Chicago police carry off a protester at Grant Park on Oct. 23, 2011. (CBS)
CHICAGO (CBS) – Which carries more weight, First Amendment rights or closing time at Chicago’s parks? Attorneys for dozens of Occupy Chicago protestors arrested in Grant Park last fall want a judge to answer that question.
CBS 2?s Dana Kozlov reports on the protesters’ fight in court after 130 people were arrested for refusing to leave the park after repeated warnings from police, following a large march and rally downtown last October.
The protesters say their First Amendment right was trampled upon and their attorneys said it was all because Mayor Rahm Emanuel wanted to look tough to the world.
One by one, Occupy Chicago supporters filed into the Daley Center Plaza on Wednesday to defend their round-the-clock right to protest without being arrested, like 130 people were five months ago after an Occupy Chicago rally.
When the protesters refused to leave Grant Park after the park closed to the public at 11 p.m., police warned them several times to leave before making arrests about three hours later.

──────

Copy out the Occupy Chicago article starting at "Chicago police carry" and ending at "Occupy Chicago rally.", switching "Grant Park" to "Lincoln Park" wherever it occurs. The material that comes next is drawn from a separate source.

=== INFORMATION SUPPLIED ===
──────

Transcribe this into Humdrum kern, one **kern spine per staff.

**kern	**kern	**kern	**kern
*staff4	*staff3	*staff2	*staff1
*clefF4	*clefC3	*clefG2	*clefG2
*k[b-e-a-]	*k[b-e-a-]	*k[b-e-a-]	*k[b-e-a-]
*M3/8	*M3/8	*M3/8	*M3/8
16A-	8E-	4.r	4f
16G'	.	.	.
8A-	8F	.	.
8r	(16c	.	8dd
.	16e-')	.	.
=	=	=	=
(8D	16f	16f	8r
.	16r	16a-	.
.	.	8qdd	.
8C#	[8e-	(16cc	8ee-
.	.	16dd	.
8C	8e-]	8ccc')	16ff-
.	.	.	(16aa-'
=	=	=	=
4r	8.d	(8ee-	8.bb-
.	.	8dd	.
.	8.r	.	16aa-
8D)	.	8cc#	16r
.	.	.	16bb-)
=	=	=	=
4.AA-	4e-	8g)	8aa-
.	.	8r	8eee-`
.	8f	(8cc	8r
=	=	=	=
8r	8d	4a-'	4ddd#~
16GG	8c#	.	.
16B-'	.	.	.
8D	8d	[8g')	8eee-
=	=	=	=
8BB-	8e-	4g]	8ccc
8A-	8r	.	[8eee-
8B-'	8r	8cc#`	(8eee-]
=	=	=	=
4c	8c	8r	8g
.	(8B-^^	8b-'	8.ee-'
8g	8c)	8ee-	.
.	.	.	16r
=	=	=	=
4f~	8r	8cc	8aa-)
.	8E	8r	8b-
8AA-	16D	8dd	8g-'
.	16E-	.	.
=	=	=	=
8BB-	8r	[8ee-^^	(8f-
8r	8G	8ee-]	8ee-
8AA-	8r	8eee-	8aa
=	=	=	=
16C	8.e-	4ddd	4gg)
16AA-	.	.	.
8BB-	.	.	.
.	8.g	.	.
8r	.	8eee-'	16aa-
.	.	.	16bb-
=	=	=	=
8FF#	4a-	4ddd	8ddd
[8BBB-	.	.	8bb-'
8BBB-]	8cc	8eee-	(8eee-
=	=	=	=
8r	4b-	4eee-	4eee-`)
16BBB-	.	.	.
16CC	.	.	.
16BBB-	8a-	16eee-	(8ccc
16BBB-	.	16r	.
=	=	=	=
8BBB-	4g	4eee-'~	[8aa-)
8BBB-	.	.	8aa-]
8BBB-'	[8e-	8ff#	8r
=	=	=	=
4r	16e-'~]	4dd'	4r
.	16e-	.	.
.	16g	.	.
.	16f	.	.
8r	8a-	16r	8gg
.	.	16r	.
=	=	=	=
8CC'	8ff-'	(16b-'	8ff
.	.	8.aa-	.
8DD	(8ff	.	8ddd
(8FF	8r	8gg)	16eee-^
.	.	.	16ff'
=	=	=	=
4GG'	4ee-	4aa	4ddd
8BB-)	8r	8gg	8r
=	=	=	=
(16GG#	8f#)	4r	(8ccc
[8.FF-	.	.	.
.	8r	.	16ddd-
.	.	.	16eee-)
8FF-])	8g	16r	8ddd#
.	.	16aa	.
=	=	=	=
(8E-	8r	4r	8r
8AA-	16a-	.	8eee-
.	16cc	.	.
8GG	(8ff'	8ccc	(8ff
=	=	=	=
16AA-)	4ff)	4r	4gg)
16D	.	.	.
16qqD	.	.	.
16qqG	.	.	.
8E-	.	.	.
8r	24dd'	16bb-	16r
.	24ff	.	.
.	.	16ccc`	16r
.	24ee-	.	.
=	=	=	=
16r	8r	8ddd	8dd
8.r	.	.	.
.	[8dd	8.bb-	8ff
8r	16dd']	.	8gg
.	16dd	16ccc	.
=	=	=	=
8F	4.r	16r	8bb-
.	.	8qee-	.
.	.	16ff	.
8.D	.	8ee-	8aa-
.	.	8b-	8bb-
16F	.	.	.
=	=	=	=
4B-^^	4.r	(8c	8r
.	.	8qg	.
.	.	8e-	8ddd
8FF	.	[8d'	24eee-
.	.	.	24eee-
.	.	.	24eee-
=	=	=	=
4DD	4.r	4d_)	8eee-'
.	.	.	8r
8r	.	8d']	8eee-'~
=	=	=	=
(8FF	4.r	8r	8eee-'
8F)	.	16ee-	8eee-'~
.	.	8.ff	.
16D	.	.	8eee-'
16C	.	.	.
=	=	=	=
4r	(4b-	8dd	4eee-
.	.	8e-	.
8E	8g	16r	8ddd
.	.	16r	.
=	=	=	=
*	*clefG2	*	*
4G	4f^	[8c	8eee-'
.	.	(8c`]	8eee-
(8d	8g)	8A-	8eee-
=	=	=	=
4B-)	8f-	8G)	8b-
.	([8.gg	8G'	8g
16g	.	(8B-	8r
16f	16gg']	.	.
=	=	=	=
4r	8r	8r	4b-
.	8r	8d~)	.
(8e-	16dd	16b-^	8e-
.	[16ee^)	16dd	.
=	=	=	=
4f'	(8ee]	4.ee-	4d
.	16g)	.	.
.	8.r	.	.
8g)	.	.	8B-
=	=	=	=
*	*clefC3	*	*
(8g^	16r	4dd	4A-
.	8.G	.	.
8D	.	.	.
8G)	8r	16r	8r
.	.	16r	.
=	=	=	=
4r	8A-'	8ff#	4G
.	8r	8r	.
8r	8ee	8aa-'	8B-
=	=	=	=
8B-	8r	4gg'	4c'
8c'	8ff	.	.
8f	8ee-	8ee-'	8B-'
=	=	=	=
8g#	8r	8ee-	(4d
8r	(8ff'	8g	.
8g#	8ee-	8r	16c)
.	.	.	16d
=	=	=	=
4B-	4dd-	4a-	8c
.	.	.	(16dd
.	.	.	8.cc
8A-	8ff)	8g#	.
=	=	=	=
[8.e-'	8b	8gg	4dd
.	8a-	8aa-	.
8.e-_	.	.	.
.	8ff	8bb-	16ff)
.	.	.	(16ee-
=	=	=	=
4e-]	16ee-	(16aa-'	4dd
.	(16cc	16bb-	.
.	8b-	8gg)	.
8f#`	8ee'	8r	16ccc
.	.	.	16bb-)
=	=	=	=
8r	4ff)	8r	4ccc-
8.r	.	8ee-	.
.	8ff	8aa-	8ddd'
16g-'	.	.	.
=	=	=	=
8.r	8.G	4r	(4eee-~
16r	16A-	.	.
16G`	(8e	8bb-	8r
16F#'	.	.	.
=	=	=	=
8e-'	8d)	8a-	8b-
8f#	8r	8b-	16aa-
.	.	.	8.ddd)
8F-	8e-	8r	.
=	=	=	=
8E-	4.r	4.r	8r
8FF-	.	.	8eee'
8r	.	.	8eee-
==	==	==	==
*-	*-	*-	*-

──────

=== RESPONSE TO THIS EXERCISE ===
Chicago police carry off a protester at Lincoln Park on Oct. 23, 2011. (CBS)
CHICAGO (CBS) – Which carries more weight, First Amendment rights or closing time at Chicago’s parks? Attorneys for dozens of Occupy Chicago protestors arrested in Lincoln Park last fall want a judge to answer that question.
CBS 2?s Dana Kozlov reports on the protesters’ fight in court after 130 people were arrested for refusing to leave the park after repeated warnings from police, following a large march and rally downtown last October.
The protesters say their First Amendment right was trampled upon and their attorneys said it was all because Mayor Rahm Emanuel wanted to look tough to the world.
One by one, Occupy Chicago supporters filed into the Daley Center Plaza on Wednesday to defend their round-the-clock right to protest without being arrested, like 130 people were five months ago after an Occupy Chicago rally.